Namun, setelah penurunan tajam di awal sesi, pasar pulih secara signifikan berkat aksi beli murah, dan ditutup dengan sedikit kenaikan.
Menutup sesi perdagangan pertama minggu ini, S&P 500 naik tipis 0,04% sementara Nasdaq naik 0,36%. Dow Jones, meskipun masih berada di zona merah, secara signifikan mempersempit kerugian awalnya. Awalnya, pasar berada di bawah tekanan dari harga minyak yang melonjak dan kekhawatiran tentang meningkatnya konflik di Timur Tengah. Namun, seiring dengan meredanya harga minyak dari puncaknya di tengah hari, sentimen investor secara bertahap stabil. Modal mengalir ke saham-saham teknologi berkapitalisasi besar, bersama dengan saham-saham pertahanan dan energi. Investor percaya dampak ekonomi mungkin bersifat jangka pendek, meskipun risiko inflasi tetap dipantau secara ketat. Data historis menunjukkan bahwa S&P 500 biasanya pulih dalam waktu dua minggu setelah konflik besar dan rata-rata naik sekitar 1% selama tiga bulan.
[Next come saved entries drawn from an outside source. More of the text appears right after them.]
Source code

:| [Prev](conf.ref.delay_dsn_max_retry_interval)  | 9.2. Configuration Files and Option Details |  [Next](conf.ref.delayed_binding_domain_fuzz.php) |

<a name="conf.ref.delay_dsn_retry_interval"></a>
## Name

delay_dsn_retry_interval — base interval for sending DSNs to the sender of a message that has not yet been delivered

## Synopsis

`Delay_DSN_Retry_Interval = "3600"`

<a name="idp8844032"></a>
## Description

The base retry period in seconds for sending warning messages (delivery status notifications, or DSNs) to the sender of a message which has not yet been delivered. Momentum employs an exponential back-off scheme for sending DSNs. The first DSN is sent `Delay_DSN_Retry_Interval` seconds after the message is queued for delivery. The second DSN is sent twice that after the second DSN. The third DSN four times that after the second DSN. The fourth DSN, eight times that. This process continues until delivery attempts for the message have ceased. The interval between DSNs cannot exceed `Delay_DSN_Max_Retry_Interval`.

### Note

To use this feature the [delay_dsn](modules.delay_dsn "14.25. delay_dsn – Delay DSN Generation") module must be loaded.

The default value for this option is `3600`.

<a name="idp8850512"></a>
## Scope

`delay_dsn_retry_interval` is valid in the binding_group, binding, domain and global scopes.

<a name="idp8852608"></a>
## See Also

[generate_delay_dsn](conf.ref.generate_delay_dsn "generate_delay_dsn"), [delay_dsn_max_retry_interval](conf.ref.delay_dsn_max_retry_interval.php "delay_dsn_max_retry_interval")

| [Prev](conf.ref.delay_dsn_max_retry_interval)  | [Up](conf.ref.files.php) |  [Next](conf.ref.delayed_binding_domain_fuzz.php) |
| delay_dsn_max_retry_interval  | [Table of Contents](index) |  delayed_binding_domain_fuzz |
Pakar Edward Jones, Angelo Kourkafas, mencatat bahwa investor telah belajar selama 15 tahun terakhir untuk tidak bereaksi berlebihan terhadap berita geopolitik . Ia menekankan bahwa pasar memandang AS lebih mampu menahan guncangan harga energi dibandingkan ekonomi besar lainnya karena posisinya sebagai produsen minyak dan gas terkemuka.
Saham perusahaan energi dan pertahanan melonjak karena ekspektasi peningkatan pendapatan. BAE Systems naik 5,4%, dan Palantir Technologies naik 5,8%. Raksasa minyak dan gas Shell, TotalEnergies, dan ExxonMobil semuanya diperdagangkan positif, dengan kenaikan masing-masing 2,8%, 3,5%, dan 1,1%.
Sebaliknya, saham maskapai penerbangan terpukul keras oleh kekhawatiran tentang biaya bahan bakar dan pembatalan penerbangan. Saham International Consolidated Airlines Group turun 5,2%, dan Air France-KLM turun 9%. Di AS, Delta Air Lines turun 2,2% dan United Airlines turun 2,9%.
Di pasar mata uang, dolar AS telah menguat sekitar 1% terhadap mata uang utama lainnya, mencerminkan permintaan investor akan aset safe-haven di tengah ketidakstabilan geopolitik. Para ahli memperingatkan bahwa volatilitas akan berlanjut dalam beberapa hari mendatang.
Sebaliknya, saham-saham Eropa berada di bawah tekanan berat. Di London, indeks FTSE 100 turun 1,2% menjadi 10.780,11 pada penutupan. Di Paris, indeks CAC 40 turun 2,2% menjadi 8.394,32. Di Frankfurt, DAX ditutup turun 2,6% pada 24.638,00.